Illusion is stuff of 'Cirque Dreams'

Pleasant diversion fancies itself as big-top entertainment

''Cirque Dreams" is a modest little art circus from Florida that has settled into the Shubert Theatre through the weekend. It doesn't live up to its own pretensions. (''A happening. A new perspective, integrating into our lives. Physically, emotionally, aesthetically, culturally.") Maybe nothing could, but Cirque Dreams does provide a couple of hours of pleasant entertainment.

The ancestor is Cirque du Soleil, which operates on a larger scale, and on a larger budget. There is a mildly surrealistic story line about a fellow named Ringabella who sleepwalks through a grandfather clock into an enchanted village in which magical and surprising things occur. The cast often cavorts under ultraviolet light, costumed in a flashier version of glow-in-the-dark pajamas. The village is part Chagall, part comic book, part graffiti, and all illusion, as we see at the end, when the techies turn off the projectors, and we see the blank white screens.
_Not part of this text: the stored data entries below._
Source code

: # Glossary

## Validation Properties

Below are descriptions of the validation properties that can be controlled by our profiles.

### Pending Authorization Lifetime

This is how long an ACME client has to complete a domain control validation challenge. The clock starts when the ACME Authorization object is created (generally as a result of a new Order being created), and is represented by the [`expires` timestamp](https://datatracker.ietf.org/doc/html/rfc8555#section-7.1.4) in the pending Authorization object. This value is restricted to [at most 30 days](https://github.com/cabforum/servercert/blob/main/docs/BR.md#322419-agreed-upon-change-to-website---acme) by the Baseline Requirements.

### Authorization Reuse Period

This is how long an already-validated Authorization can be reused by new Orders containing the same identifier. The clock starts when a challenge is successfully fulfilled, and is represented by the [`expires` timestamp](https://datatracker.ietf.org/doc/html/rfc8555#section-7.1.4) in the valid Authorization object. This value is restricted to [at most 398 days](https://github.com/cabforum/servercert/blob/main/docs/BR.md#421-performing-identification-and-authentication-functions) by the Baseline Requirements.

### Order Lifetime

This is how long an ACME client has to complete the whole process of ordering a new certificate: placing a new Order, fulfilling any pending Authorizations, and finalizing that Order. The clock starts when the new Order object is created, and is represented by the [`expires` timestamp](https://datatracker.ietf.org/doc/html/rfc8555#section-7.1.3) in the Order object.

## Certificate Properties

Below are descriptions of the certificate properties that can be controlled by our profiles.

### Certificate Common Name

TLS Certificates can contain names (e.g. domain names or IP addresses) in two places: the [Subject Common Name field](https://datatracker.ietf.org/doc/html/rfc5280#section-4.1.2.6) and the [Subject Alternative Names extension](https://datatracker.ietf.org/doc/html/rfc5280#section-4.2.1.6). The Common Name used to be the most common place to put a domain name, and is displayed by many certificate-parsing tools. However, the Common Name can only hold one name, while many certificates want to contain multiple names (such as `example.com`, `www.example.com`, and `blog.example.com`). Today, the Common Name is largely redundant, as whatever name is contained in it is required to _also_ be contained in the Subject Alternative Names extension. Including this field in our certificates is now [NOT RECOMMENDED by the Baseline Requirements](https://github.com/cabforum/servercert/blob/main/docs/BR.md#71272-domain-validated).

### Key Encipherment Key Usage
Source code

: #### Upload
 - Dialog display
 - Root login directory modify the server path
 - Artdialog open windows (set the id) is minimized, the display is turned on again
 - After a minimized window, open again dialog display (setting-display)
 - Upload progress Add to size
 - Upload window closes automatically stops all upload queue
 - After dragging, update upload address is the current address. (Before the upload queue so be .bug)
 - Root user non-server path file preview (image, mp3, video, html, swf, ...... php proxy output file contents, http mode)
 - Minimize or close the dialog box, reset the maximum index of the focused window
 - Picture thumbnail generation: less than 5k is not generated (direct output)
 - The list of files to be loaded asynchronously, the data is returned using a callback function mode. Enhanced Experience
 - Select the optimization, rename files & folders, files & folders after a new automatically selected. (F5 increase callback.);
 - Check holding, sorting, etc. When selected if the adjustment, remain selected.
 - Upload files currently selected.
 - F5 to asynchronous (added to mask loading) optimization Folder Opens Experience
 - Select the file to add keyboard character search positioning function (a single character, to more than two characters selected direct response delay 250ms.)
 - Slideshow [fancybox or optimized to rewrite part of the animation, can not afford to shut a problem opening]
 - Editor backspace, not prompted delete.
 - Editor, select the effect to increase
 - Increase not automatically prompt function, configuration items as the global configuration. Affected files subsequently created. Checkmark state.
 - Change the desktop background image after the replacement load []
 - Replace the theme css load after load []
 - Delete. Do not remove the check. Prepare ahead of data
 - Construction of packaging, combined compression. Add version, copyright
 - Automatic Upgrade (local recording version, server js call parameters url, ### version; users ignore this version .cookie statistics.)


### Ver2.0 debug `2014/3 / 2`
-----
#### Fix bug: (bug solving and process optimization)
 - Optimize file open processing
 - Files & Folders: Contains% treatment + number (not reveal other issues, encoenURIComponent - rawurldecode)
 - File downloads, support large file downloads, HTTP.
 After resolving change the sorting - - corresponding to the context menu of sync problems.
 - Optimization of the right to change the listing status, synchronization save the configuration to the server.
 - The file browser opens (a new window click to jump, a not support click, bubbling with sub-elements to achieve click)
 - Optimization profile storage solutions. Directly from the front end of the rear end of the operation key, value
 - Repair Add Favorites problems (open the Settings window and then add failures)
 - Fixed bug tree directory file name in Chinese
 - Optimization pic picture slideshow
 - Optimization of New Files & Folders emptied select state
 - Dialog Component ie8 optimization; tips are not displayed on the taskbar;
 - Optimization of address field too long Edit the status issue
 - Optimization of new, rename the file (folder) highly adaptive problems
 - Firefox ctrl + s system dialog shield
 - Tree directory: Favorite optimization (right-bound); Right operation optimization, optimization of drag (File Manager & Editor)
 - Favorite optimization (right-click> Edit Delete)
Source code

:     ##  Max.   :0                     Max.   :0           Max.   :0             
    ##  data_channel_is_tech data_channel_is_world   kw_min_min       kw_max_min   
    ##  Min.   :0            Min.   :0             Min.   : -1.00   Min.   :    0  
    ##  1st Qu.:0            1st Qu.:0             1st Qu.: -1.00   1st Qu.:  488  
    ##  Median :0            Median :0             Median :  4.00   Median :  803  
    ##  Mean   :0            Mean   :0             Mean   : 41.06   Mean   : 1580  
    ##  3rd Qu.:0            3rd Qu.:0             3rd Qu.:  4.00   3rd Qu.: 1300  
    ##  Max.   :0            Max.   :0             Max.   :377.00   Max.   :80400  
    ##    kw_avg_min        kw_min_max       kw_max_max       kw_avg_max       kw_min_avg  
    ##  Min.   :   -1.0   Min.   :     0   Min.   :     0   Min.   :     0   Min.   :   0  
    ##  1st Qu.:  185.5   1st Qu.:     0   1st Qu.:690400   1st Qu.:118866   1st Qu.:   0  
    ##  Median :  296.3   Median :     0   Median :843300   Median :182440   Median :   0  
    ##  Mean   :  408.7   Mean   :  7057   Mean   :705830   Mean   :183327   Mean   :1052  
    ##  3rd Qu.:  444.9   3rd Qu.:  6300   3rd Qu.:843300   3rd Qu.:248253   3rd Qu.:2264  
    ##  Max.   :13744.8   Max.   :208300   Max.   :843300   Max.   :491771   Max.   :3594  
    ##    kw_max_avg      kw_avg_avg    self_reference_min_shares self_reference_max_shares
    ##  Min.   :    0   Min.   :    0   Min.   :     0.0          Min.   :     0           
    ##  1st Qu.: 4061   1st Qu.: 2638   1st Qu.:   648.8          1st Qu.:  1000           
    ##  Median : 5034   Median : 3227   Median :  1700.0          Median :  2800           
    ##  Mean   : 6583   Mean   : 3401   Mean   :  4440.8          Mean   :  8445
The circus acts depend on feats of strength, balance, and showmanship rather than on expensive equipment and high-tech rigging. Mongolian contortionists Buyankhishie and Erdenesuvd Ganbaatar get themselves into double twists that are so complicated you can't tell which part of who is where, only it must hurt. Elise Barbeau and Véronique Rivet create similar effects suspended from a high trapeze.

Yevgen Vilkovskyy performs complicated hand balances on top of a growing tower of upended chairs. Victor Dodonov is as good with his feet as Vilkovskyy is with his hands; he balances himself on a board on top of a tower of cubes and rolling metal cylinders. A team of three Russians, of advancing size and beefiness, agilely maneuver themselves into bizarre codependent, gravity-defying positions that they prolong statuesquely.

The acts are bridged by heavily amplified recorded pop-ish music, some of it embellished by live singing from Maria Moncada, who had a couple of hits back in the 1980s. There is also a fair amount of prancing around by subsidiary mime figures, who sometimes create distractions from the main performers. They do have their moment, though, when they spin large three-dimensional metal triangles and cubes that under the ultraviolet light look like computer screen savers.

Martin Lamberti proves a dexterous juggler of boxes, but his other routine involves pulling people out of the audience to play tuned temple bells to his manic conducting.

This goes on way too long. Although holding members of the paying public up to ridicule is an old circus trick, it is a tiresome one. Don't buy a seat on an aisle.